▸ Exercise inputs:
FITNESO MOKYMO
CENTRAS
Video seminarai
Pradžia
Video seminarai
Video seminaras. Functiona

--

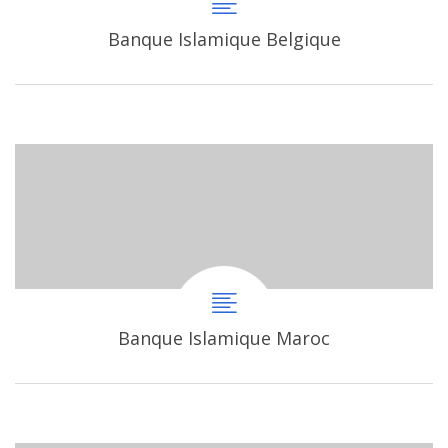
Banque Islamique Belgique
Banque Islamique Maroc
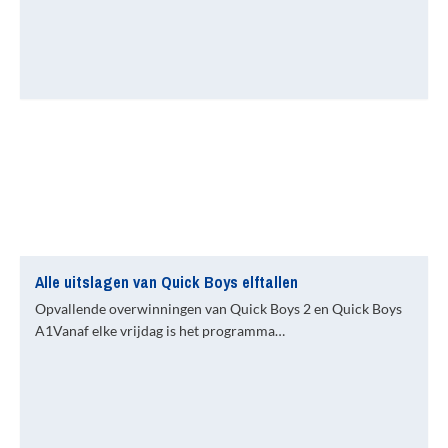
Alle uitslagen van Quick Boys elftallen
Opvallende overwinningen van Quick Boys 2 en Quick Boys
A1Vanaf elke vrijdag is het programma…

▸ The task:
Copy verbatim, from the listing above, each line from the one containing "FITNESO MOKYMO" down to the one containing "Video seminaras. Functiona", inclusive.

▸ Written answer:
FITNESO MOKYMO
CENTRAS
Video seminarai
Pradžia
Video seminarai
Video seminaras. Functiona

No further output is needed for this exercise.